By: Scott Emigh, Editor-in-Chief
The Sand Springs Board of Education met in a regular monthly meeting Monday evening and discussed budget cuts, facility renovations, and the future of High School education in Sand Springs. They also presented Jake Thompson with a Sandite Spirit Award.
Thompson was recently named to the All State Band for French Horn, and was also a member of the Winter Percussion unit that won their first State Championship this past weekend.
Thompson spent seven months practicing more than an hour a day in preparation for Districts to earn his way to the All-State competition. From there he was among a hundred musicians who competed for the twenty positions on the All-State Band.
"In Northeast Oklahoma we have some of the best competitors in the country," said Charles Page High School Band Director Kyle Wright.
Additionally, Thompson learned how to play symbols this past year for the Winter Guard and Percussion of Oklahoma competitions.
Charles Page staff gave a presentation regarding the school's transition to a career-pathway style of teaching. In the coming years the school will be providing classes structured around different career paths with unique curriculum for each student. The presentation discussed trying to build a career-preparatory culture at CPHS with enhanced college and career counseling. The school expects all students to graduate academically prepared for either college or a career.

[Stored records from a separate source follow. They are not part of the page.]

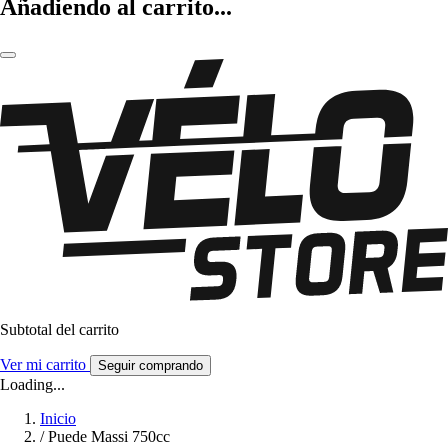
Añadiendo al carrito...
Subtotal del carrito
Ver mi carrito
Seguir comprando
Loading...
Inicio
/
Puede Massi 750cc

Part of the career-pathway presentation addressed "redefining the senior year" and allowing seniors to earn credit hours through part-time jobs, internships, or apprentice ships. Students who maintain a 2.0 GPA or higher with good attendance will be able to participate in the High Schools that Work pilot program. Students who participate will have to turn in weekly pay stubs and take a biweekly class tied into their on-the-job learning.

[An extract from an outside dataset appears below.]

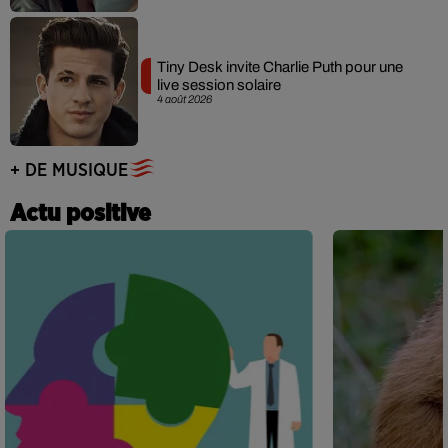
Tiny Desk invite Charlie Puth pour une
live session solaire
4 août 2026
+ DE MUSIQUE
Actu positive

Superintendent Sherry Durkee gave an update on the SSPS facilities, including the former Twin Cities Elementary building and the Ed Dubie Field House.
Twin Cities was listed for sale by owner last year, but has had little market interest. According to Durkee, the building is deteriorating and has substantial problems including mold. After consulting with Montie Box of Montie Box Realtors, they concluded the building's last appraisal was overly generous, and it's not worth the cost of restoration. Durkee believes the District's best option is to demolish the building and retain the property for future growth in that area. The Indian Education facility located next to Central Ninth Grade Center is also in rough shape and expected to be demolished in the future.

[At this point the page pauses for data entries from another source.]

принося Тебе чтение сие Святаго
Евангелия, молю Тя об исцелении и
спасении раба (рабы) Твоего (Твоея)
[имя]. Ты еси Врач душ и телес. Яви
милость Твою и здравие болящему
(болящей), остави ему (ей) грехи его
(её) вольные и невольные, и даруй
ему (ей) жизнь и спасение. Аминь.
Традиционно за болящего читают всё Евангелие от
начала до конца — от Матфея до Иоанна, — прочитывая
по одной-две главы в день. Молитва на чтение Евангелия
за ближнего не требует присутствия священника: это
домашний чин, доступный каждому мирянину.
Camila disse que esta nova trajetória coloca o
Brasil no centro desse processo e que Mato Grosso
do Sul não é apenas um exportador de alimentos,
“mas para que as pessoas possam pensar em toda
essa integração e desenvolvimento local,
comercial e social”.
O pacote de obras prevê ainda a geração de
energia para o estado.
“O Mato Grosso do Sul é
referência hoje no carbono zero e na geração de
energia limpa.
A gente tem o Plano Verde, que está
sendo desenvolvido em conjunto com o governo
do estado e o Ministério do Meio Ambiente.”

The Ed Dubie Field House has been without a playable basketball court for more than a month now after moisture cause the floor to warp. The CPHS Girls' Basketball team earned the right to host a Regional Playoff this year, but had to move to Broken Arrow after the damage was uncovered. The current floor was installed in 1978, making it about time for replacement anyways. Comparably, the National Basketball Association requires its teams to replace their floors every ten years. Hardwood installation typically takes about six weeks for a basketball court, and the district is hoping to remodel by July when volleyball practice begins.
The Board approved a contract with Oklahoma LED for a $445,596 project to replace the entire district's lighting fixtures with LED strip lights. The LED lights are expected to result in major energy savings for the district in the future. Oklahoma LED projects electric savings of up to 80% in the first month.